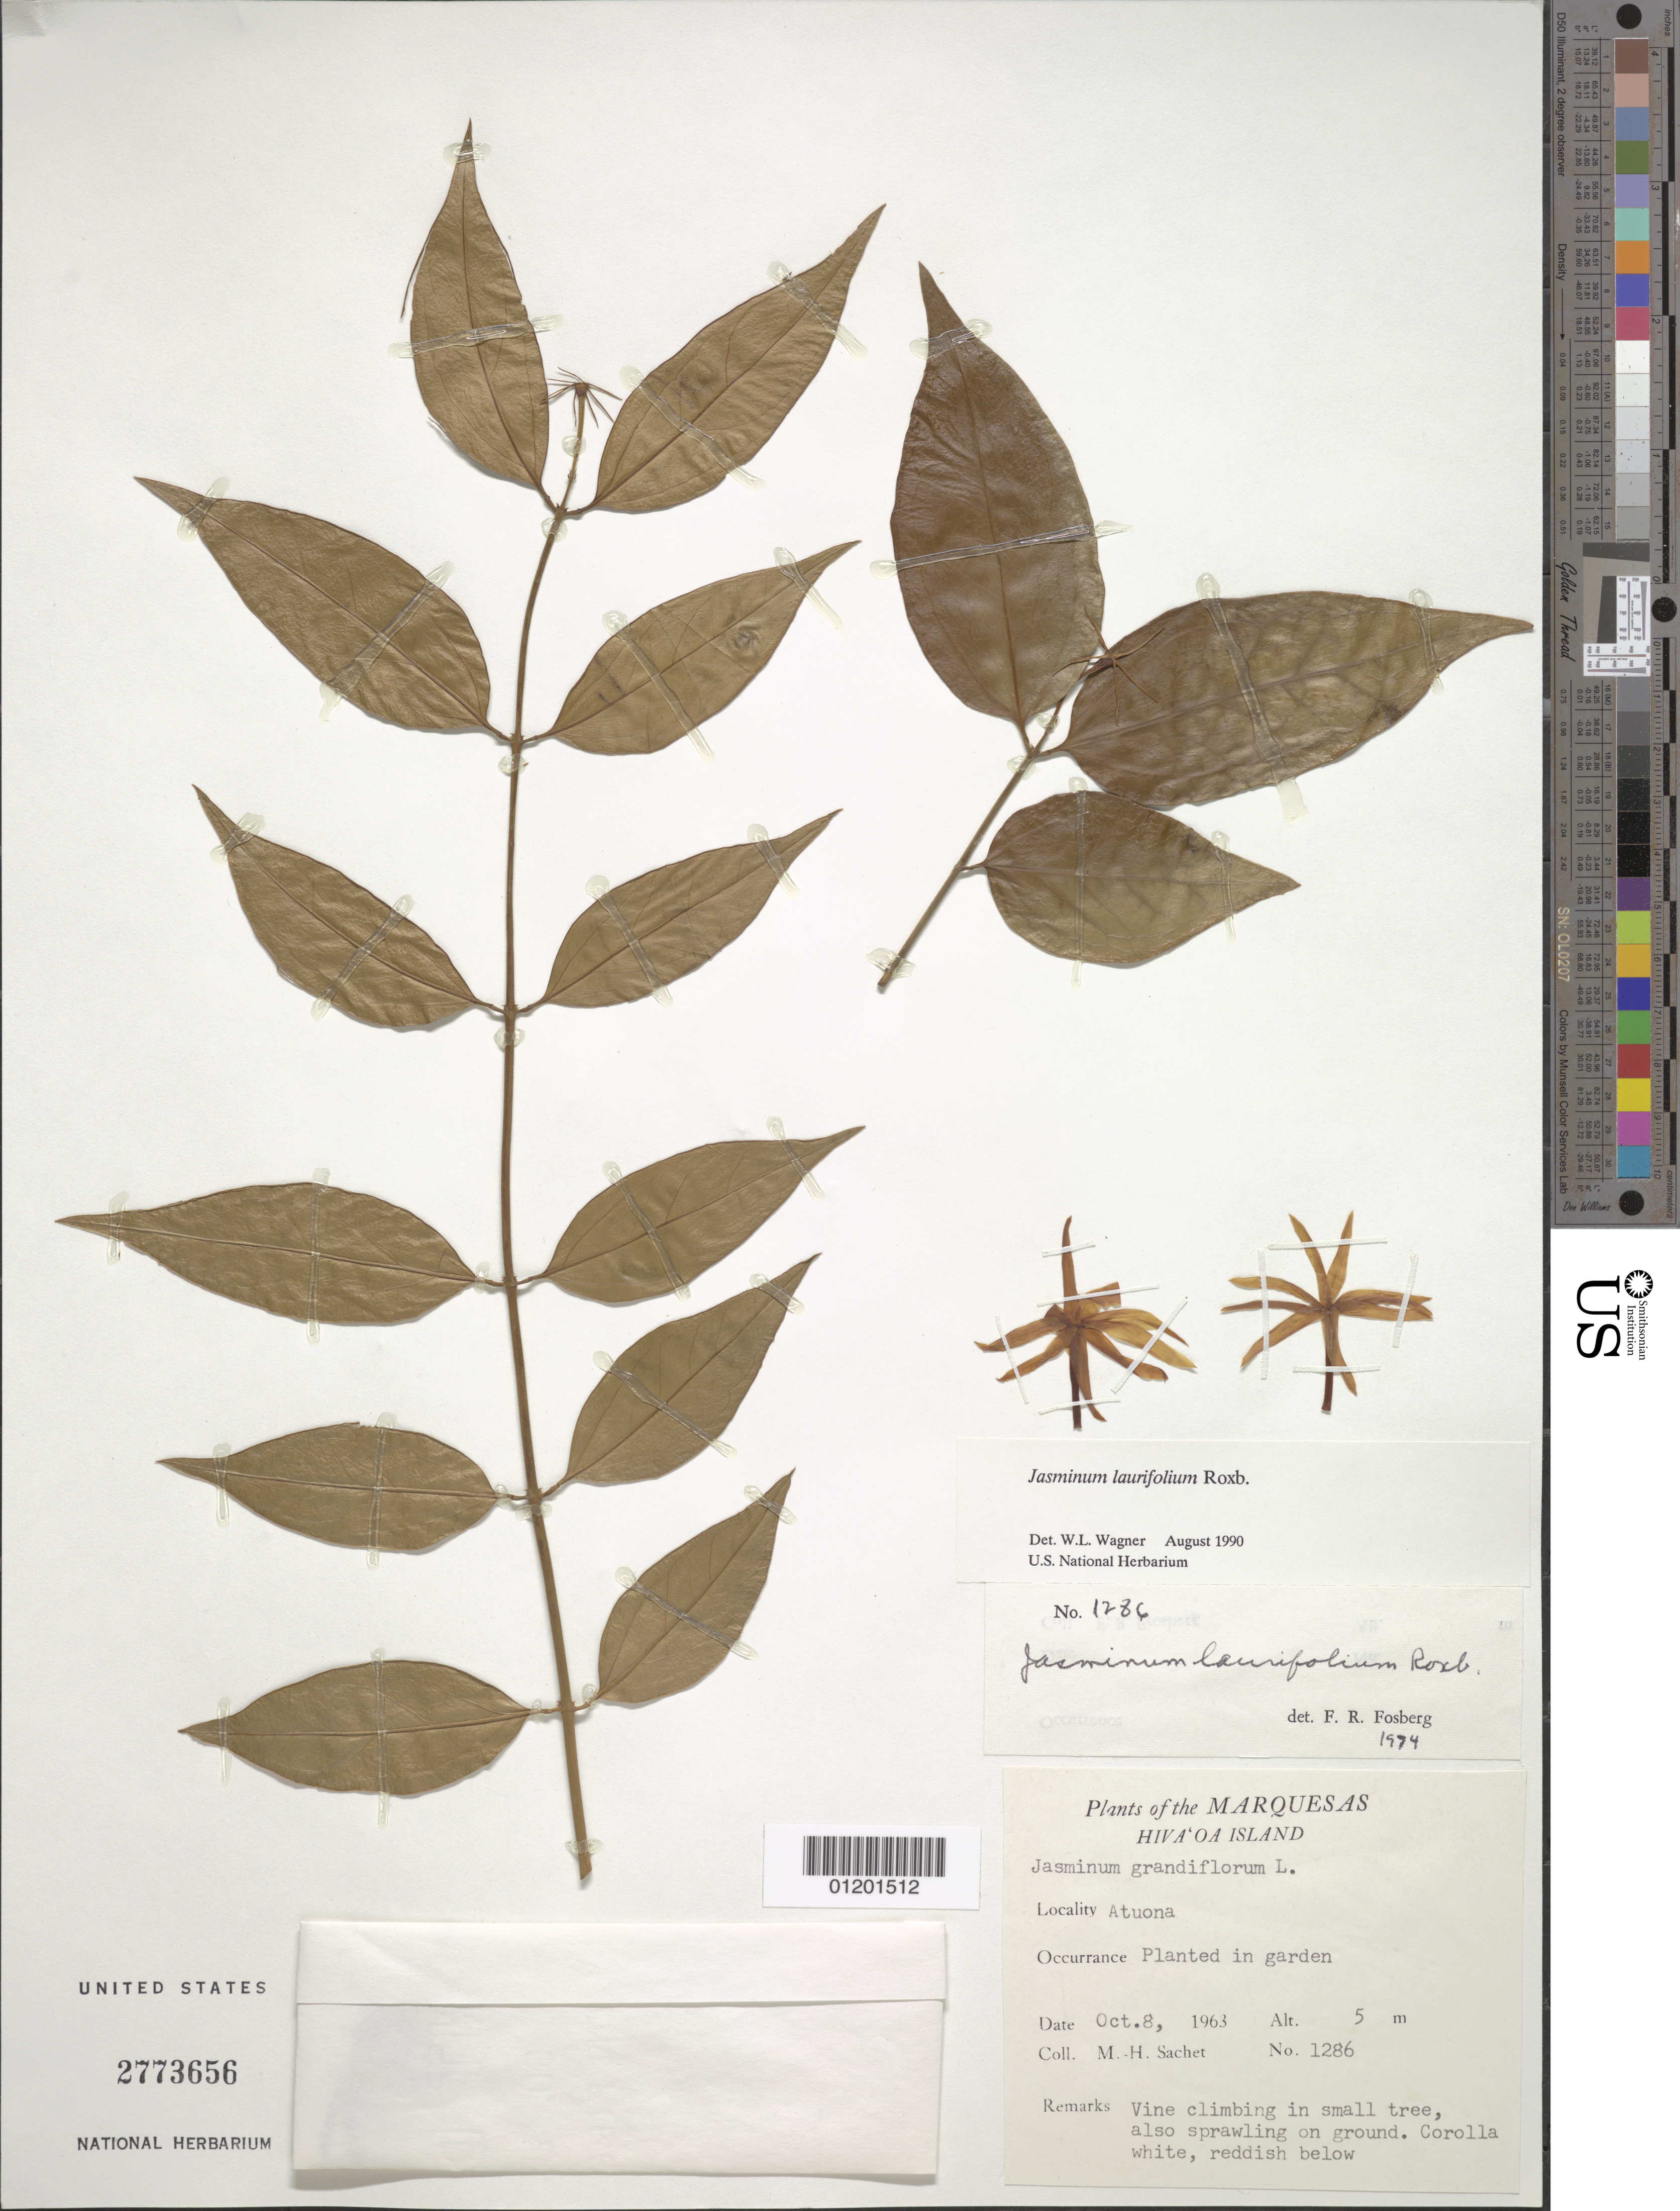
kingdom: Plantae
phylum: Tracheophyta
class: Magnoliopsida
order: Lamiales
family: Oleaceae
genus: Jasminum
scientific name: Jasminum laurifolium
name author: Roxb.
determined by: Wagner, W. L., (BOT), Smithsonian Institution - National Museum of Natural History (UNITED STATES)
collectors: M.-H. Sachet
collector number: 1286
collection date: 1963-10-08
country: French Polynesia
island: Hiva Oa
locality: Atuona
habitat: Planted in garden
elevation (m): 5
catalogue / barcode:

_ _ _ _

**WHAT YOU ARE ASKED TO DO**.
Could you quote the data above word for word, leaving out the picture?

**COMPLETE RESPONSE**.
kingdom: Plantae
phylum: Tracheophyta
class: Magnoliopsida
order: Lamiales
family: Oleaceae
genus: Jasminum
scientific name: Jasminum laurifolium
name author: Roxb.
determined by: Wagner, W. L., (BOT), Smithsonian Institution - National Museum of Natural History (UNITED STATES)
collectors: M.-H. Sachet
collector number: 1286
collection date: 1963-10-08
country: French Polynesia
island: Hiva Oa
locality: Atuona
habitat: Planted in garden
elevation (m): 5
catalogue / barcode:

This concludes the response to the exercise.